(Source texts of formatted documents)
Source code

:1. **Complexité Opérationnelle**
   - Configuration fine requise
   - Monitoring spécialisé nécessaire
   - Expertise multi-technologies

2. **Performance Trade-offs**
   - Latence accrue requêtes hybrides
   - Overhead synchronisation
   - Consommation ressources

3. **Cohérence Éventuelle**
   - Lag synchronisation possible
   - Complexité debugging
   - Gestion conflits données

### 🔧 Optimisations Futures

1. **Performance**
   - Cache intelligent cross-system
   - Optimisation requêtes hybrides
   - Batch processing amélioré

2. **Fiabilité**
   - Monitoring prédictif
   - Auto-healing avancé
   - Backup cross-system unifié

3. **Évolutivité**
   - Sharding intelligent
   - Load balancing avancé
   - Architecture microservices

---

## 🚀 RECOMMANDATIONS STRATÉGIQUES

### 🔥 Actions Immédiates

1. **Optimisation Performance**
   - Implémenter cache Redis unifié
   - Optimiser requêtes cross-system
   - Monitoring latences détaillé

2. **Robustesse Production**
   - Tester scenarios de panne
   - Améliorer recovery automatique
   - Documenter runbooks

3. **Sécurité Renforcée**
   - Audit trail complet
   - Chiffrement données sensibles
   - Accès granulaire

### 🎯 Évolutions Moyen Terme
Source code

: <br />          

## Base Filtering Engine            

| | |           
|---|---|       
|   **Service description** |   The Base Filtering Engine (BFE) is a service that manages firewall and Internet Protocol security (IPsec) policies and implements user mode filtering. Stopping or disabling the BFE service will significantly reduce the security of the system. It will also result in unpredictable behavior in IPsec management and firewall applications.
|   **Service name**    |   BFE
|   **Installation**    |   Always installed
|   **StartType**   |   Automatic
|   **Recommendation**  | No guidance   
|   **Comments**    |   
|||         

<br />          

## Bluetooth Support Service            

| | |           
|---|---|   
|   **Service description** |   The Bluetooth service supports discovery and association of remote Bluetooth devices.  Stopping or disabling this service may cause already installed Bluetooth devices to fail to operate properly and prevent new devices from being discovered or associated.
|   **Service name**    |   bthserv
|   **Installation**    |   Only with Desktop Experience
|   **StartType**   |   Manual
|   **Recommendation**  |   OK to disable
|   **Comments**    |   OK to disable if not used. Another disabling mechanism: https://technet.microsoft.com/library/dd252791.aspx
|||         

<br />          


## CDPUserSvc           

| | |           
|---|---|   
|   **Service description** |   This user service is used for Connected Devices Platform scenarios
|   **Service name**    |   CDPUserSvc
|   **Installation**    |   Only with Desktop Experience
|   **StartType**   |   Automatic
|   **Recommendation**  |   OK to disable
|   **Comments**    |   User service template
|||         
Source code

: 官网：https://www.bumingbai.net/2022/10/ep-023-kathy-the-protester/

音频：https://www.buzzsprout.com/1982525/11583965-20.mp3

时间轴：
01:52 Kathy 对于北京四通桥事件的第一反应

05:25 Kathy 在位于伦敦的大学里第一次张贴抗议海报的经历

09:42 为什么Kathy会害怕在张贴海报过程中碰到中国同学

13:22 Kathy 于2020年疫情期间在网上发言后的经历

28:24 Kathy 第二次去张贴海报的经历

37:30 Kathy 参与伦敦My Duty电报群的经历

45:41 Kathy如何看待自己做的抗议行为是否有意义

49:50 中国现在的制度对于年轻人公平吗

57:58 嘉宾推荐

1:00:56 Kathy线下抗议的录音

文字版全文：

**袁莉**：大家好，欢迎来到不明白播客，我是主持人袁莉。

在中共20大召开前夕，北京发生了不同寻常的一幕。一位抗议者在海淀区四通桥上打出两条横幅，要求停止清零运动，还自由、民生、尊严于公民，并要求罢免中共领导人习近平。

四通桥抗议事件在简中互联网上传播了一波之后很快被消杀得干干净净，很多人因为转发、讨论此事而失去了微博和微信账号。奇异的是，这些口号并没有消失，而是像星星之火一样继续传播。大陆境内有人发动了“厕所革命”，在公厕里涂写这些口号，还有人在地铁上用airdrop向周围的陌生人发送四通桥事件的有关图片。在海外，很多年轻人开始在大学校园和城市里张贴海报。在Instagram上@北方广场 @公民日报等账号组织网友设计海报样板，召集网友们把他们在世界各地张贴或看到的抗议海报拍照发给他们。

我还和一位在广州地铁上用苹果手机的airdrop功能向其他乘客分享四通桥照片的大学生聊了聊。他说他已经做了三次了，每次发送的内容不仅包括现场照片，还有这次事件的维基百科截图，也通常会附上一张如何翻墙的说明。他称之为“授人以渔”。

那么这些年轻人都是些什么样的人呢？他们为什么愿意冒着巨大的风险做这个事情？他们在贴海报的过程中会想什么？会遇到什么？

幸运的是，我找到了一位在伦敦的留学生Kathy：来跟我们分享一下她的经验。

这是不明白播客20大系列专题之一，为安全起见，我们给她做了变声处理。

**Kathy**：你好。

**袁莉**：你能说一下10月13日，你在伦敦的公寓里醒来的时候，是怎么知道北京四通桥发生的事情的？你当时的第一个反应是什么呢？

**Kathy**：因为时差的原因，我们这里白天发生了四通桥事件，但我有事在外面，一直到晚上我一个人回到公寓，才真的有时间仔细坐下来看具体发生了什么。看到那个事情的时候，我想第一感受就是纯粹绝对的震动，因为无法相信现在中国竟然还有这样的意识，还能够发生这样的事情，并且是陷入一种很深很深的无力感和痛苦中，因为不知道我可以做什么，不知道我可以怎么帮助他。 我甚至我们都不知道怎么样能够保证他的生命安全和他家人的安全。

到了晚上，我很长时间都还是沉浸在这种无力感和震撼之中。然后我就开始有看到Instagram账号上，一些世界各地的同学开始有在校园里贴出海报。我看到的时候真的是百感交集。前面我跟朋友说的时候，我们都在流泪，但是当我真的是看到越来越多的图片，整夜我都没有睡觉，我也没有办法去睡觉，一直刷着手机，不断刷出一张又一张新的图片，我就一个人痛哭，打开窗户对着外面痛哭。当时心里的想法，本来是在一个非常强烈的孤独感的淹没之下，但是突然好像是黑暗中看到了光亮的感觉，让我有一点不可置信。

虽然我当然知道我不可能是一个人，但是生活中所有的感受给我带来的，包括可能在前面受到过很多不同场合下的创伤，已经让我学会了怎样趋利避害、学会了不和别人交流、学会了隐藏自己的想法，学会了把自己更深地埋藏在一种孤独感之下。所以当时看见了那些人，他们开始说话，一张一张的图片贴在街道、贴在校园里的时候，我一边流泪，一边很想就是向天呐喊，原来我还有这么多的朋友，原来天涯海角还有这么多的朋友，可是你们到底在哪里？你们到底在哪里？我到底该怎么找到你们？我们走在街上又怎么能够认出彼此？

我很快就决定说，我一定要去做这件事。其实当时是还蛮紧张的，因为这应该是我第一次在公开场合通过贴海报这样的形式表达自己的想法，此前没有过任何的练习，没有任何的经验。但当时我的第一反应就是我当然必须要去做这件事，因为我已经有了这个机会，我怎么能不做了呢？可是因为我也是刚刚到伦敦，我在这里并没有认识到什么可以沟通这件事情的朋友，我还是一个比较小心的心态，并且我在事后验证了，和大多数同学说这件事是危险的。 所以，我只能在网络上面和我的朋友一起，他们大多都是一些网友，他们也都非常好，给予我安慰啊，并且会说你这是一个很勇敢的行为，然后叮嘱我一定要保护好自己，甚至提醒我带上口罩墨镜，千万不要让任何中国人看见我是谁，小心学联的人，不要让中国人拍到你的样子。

:: What the task requires ::
In every one of the records above, replace "Service description" with "Service summary" and leave everything else unchanged.

:: Solution to the problem ::
Source code

:1. **Complexité Opérationnelle**
   - Configuration fine requise
   - Monitoring spécialisé nécessaire
   - Expertise multi-technologies

2. **Performance Trade-offs**
   - Latence accrue requêtes hybrides
   - Overhead synchronisation
   - Consommation ressources

3. **Cohérence Éventuelle**
   - Lag synchronisation possible
   - Complexité debugging
   - Gestion conflits données

### 🔧 Optimisations Futures

1. **Performance**
   - Cache intelligent cross-system
   - Optimisation requêtes hybrides
   - Batch processing amélioré

2. **Fiabilité**
   - Monitoring prédictif
   - Auto-healing avancé
   - Backup cross-system unifié

3. **Évolutivité**
   - Sharding intelligent
   - Load balancing avancé
   - Architecture microservices

---

## 🚀 RECOMMANDATIONS STRATÉGIQUES

### 🔥 Actions Immédiates

1. **Optimisation Performance**
   - Implémenter cache Redis unifié
   - Optimiser requêtes cross-system
   - Monitoring latences détaillé

2. **Robustesse Production**
   - Tester scenarios de panne
   - Améliorer recovery automatique
   - Documenter runbooks

3. **Sécurité Renforcée**
   - Audit trail complet
   - Chiffrement données sensibles
   - Accès granulaire

### 🎯 Évolutions Moyen Terme
Source code

: <br />          

## Base Filtering Engine            

| | |           
|---|---|       
|   **Service summary** |   The Base Filtering Engine (BFE) is a service that manages firewall and Internet Protocol security (IPsec) policies and implements user mode filtering. Stopping or disabling the BFE service will significantly reduce the security of the system. It will also result in unpredictable behavior in IPsec management and firewall applications.
|   **Service name**    |   BFE
|   **Installation**    |   Always installed
|   **StartType**   |   Automatic
|   **Recommendation**  | No guidance   
|   **Comments**    |   
|||         

<br />          

## Bluetooth Support Service            

| | |           
|---|---|   
|   **Service summary** |   The Bluetooth service supports discovery and association of remote Bluetooth devices.  Stopping or disabling this service may cause already installed Bluetooth devices to fail to operate properly and prevent new devices from being discovered or associated.
|   **Service name**    |   bthserv
|   **Installation**    |   Only with Desktop Experience
|   **StartType**   |   Manual
|   **Recommendation**  |   OK to disable
|   **Comments**    |   OK to disable if not used. Another disabling mechanism: https://technet.microsoft.com/library/dd252791.aspx
|||         

<br />          


## CDPUserSvc           

| | |           
|---|---|   
|   **Service summary** |   This user service is used for Connected Devices Platform scenarios
|   **Service name**    |   CDPUserSvc
|   **Installation**    |   Only with Desktop Experience
|   **StartType**   |   Automatic
|   **Recommendation**  |   OK to disable
|   **Comments**    |   User service template
|||         
Source code

: 官网：https://www.bumingbai.net/2022/10/ep-023-kathy-the-protester/

音频：https://www.buzzsprout.com/1982525/11583965-20.mp3

时间轴：
01:52 Kathy 对于北京四通桥事件的第一反应

05:25 Kathy 在位于伦敦的大学里第一次张贴抗议海报的经历

09:42 为什么Kathy会害怕在张贴海报过程中碰到中国同学

13:22 Kathy 于2020年疫情期间在网上发言后的经历

28:24 Kathy 第二次去张贴海报的经历

37:30 Kathy 参与伦敦My Duty电报群的经历

45:41 Kathy如何看待自己做的抗议行为是否有意义

49:50 中国现在的制度对于年轻人公平吗

57:58 嘉宾推荐

1:00:56 Kathy线下抗议的录音

文字版全文：

**袁莉**：大家好，欢迎来到不明白播客，我是主持人袁莉。

在中共20大召开前夕，北京发生了不同寻常的一幕。一位抗议者在海淀区四通桥上打出两条横幅，要求停止清零运动，还自由、民生、尊严于公民，并要求罢免中共领导人习近平。

四通桥抗议事件在简中互联网上传播了一波之后很快被消杀得干干净净，很多人因为转发、讨论此事而失去了微博和微信账号。奇异的是，这些口号并没有消失，而是像星星之火一样继续传播。大陆境内有人发动了“厕所革命”，在公厕里涂写这些口号，还有人在地铁上用airdrop向周围的陌生人发送四通桥事件的有关图片。在海外，很多年轻人开始在大学校园和城市里张贴海报。在Instagram上@北方广场 @公民日报等账号组织网友设计海报样板，召集网友们把他们在世界各地张贴或看到的抗议海报拍照发给他们。

我还和一位在广州地铁上用苹果手机的airdrop功能向其他乘客分享四通桥照片的大学生聊了聊。他说他已经做了三次了，每次发送的内容不仅包括现场照片，还有这次事件的维基百科截图，也通常会附上一张如何翻墙的说明。他称之为“授人以渔”。

那么这些年轻人都是些什么样的人呢？他们为什么愿意冒着巨大的风险做这个事情？他们在贴海报的过程中会想什么？会遇到什么？

幸运的是，我找到了一位在伦敦的留学生Kathy：来跟我们分享一下她的经验。

这是不明白播客20大系列专题之一，为安全起见，我们给她做了变声处理。

**Kathy**：你好。

**袁莉**：你能说一下10月13日，你在伦敦的公寓里醒来的时候，是怎么知道北京四通桥发生的事情的？你当时的第一个反应是什么呢？

**Kathy**：因为时差的原因，我们这里白天发生了四通桥事件，但我有事在外面，一直到晚上我一个人回到公寓，才真的有时间仔细坐下来看具体发生了什么。看到那个事情的时候，我想第一感受就是纯粹绝对的震动，因为无法相信现在中国竟然还有这样的意识，还能够发生这样的事情，并且是陷入一种很深很深的无力感和痛苦中，因为不知道我可以做什么，不知道我可以怎么帮助他。 我甚至我们都不知道怎么样能够保证他的生命安全和他家人的安全。

到了晚上，我很长时间都还是沉浸在这种无力感和震撼之中。然后我就开始有看到Instagram账号上，一些世界各地的同学开始有在校园里贴出海报。我看到的时候真的是百感交集。前面我跟朋友说的时候，我们都在流泪，但是当我真的是看到越来越多的图片，整夜我都没有睡觉，我也没有办法去睡觉，一直刷着手机，不断刷出一张又一张新的图片，我就一个人痛哭，打开窗户对着外面痛哭。当时心里的想法，本来是在一个非常强烈的孤独感的淹没之下，但是突然好像是黑暗中看到了光亮的感觉，让我有一点不可置信。

虽然我当然知道我不可能是一个人，但是生活中所有的感受给我带来的，包括可能在前面受到过很多不同场合下的创伤，已经让我学会了怎样趋利避害、学会了不和别人交流、学会了隐藏自己的想法，学会了把自己更深地埋藏在一种孤独感之下。所以当时看见了那些人，他们开始说话，一张一张的图片贴在街道、贴在校园里的时候，我一边流泪，一边很想就是向天呐喊，原来我还有这么多的朋友，原来天涯海角还有这么多的朋友，可是你们到底在哪里？你们到底在哪里？我到底该怎么找到你们？我们走在街上又怎么能够认出彼此？

我很快就决定说，我一定要去做这件事。其实当时是还蛮紧张的，因为这应该是我第一次在公开场合通过贴海报这样的形式表达自己的想法，此前没有过任何的练习，没有任何的经验。但当时我的第一反应就是我当然必须要去做这件事，因为我已经有了这个机会，我怎么能不做了呢？可是因为我也是刚刚到伦敦，我在这里并没有认识到什么可以沟通这件事情的朋友，我还是一个比较小心的心态，并且我在事后验证了，和大多数同学说这件事是危险的。 所以，我只能在网络上面和我的朋友一起，他们大多都是一些网友，他们也都非常好，给予我安慰啊，并且会说你这是一个很勇敢的行为，然后叮嘱我一定要保护好自己，甚至提醒我带上口罩墨镜，千万不要让任何中国人看见我是谁，小心学联的人，不要让中国人拍到你的样子。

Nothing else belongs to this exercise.